Please retype the entries below exactly, only from their first line through the line containing "and stop/start dnsmasq", leaving every picture out.

[Start of Attachment]

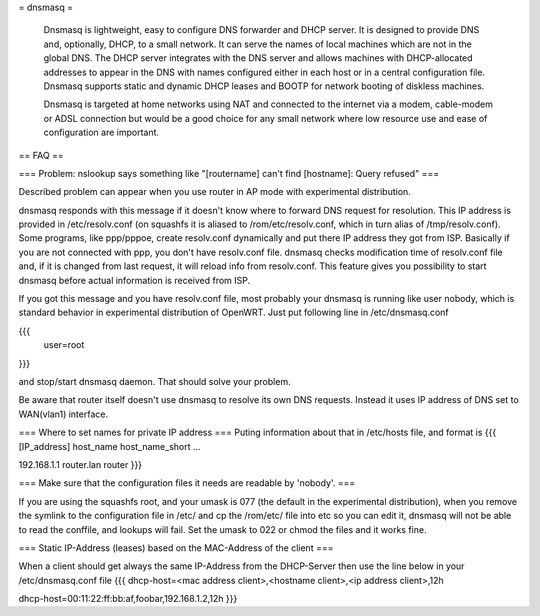 = dnsmasq =

 Dnsmasq is lightweight, easy to configure DNS forwarder and DHCP server. It is designed to provide DNS and, optionally, DHCP, to a small network. It can serve the names of local machines which are not in the global DNS. The DHCP server integrates with the DNS server and allows machines with DHCP-allocated addresses to appear in the DNS with names configured either in each host or in a central configuration file. Dnsmasq supports static and dynamic DHCP leases and BOOTP for network booting of diskless machines.

 Dnsmasq is targeted at home networks using NAT and connected to the internet via a modem, cable-modem or ADSL connection but would be a good choice for any small network where low resource use and ease of configuration are important. 

== FAQ ==

=== Problem: nslookup says something like "[routername] can't find [hostname]: Query refused" ===

Described problem can appear when you use router in AP mode with experimental distribution.

dnsmasq responds with this message if it doesn't know where to forward DNS request for resolution. This IP address is provided in /etc/resolv.conf (on squashfs it is aliased to /rom/etc/resolv.conf, which in turn alias of /tmp/resolv.conf). Some programs, like ppp/pppoe, create resolv.conf dynamically and put there IP address they got from ISP. Basically if you are not connected with ppp, you don't have resolv.conf file. dnsmasq checks modification time of resolv.conf file and, if it is changed from last request, it will reload info from resolv.conf. This feature gives you possibility to start dnsmasq before actual information is received from ISP.

If you got this message and you have resolv.conf file, most probably your dnsmasq is running like user nobody, which is standard behavior in experimental distribution of OpenWRT. Just put following line in /etc/dnsmasq.conf

{{{
  user=root
}}}

and stop/start dnsmasq daemon. That should solve your problem.

Be aware that router itself doesn't use dnsmasq to resolve its own DNS requests. Instead it uses IP address of DNS set to WAN(vlan1) interface.

=== Where to set names for private IP address ===
Puting information about that in /etc/hosts file, and format is
{{{
[IP_address] host_name host_name_short ...

192.168.1.1 router.lan router
}}}

=== Make sure that the configuration files it needs are readable by 'nobody'. ===

If you are using the squashfs root, and your umask is 077 (the default in the experimental distribution), when you remove the symlink to the configuration file in /etc/ and cp the /rom/etc/ file into etc so you can edit it, dnsmasq will not be able to read the conffile, and lookups will fail.  Set the umask to 022 or chmod the files and it works fine.

=== Static IP-Address (leases) based on the MAC-Address of the client ===

When a client should get always the same IP-Address from the DHCP-Server then use the line below in your /etc/dnsmasq.conf file
{{{
dhcp-host=<mac address client>,<hostname client>,<ip address client>,12h

dhcp-host=00:11:22:ff:bb:af,foobar,192.168.1.2,12h
}}}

[End of Attachment]

▸ WRITTEN REPLY:
 = dnsmasq =

 Dnsmasq is lightweight, easy to configure DNS forwarder and DHCP server. It is designed to provide DNS and, optionally, DHCP, to a small network. It can serve the names of local machines which are not in the global DNS. The DHCP server integrates with the DNS server and allows machines with DHCP-allocated addresses to appear in the DNS with names configured either in each host or in a central configuration file. Dnsmasq supports static and dynamic DHCP leases and BOOTP for network booting of diskless machines.

 Dnsmasq is targeted at home networks using NAT and connected to the internet via a modem, cable-modem or ADSL connection but would be a good choice for any small network where low resource use and ease of configuration are important. 

== FAQ ==

=== Problem: nslookup says something like "[routername] can't find [hostname]: Query refused" ===

Described problem can appear when you use router in AP mode with experimental distribution.

dnsmasq responds with this message if it doesn't know where to forward DNS request for resolution. This IP address is provided in /etc/resolv.conf (on squashfs it is aliased to /rom/etc/resolv.conf, which in turn alias of /tmp/resolv.conf). Some programs, like ppp/pppoe, create resolv.conf dynamically and put there IP address they got from ISP. Basically if you are not connected with ppp, you don't have resolv.conf file. dnsmasq checks modification time of resolv.conf file and, if it is changed from last request, it will reload info from resolv.conf. This feature gives you possibility to start dnsmasq before actual information is received from ISP.

If you got this message and you have resolv.conf file, most probably your dnsmasq is running like user nobody, which is standard behavior in experimental distribution of OpenWRT. Just put following line in /etc/dnsmasq.conf

{{{
  user=root
}}}

and stop/start dnsmasq daemon. That should solve your problem.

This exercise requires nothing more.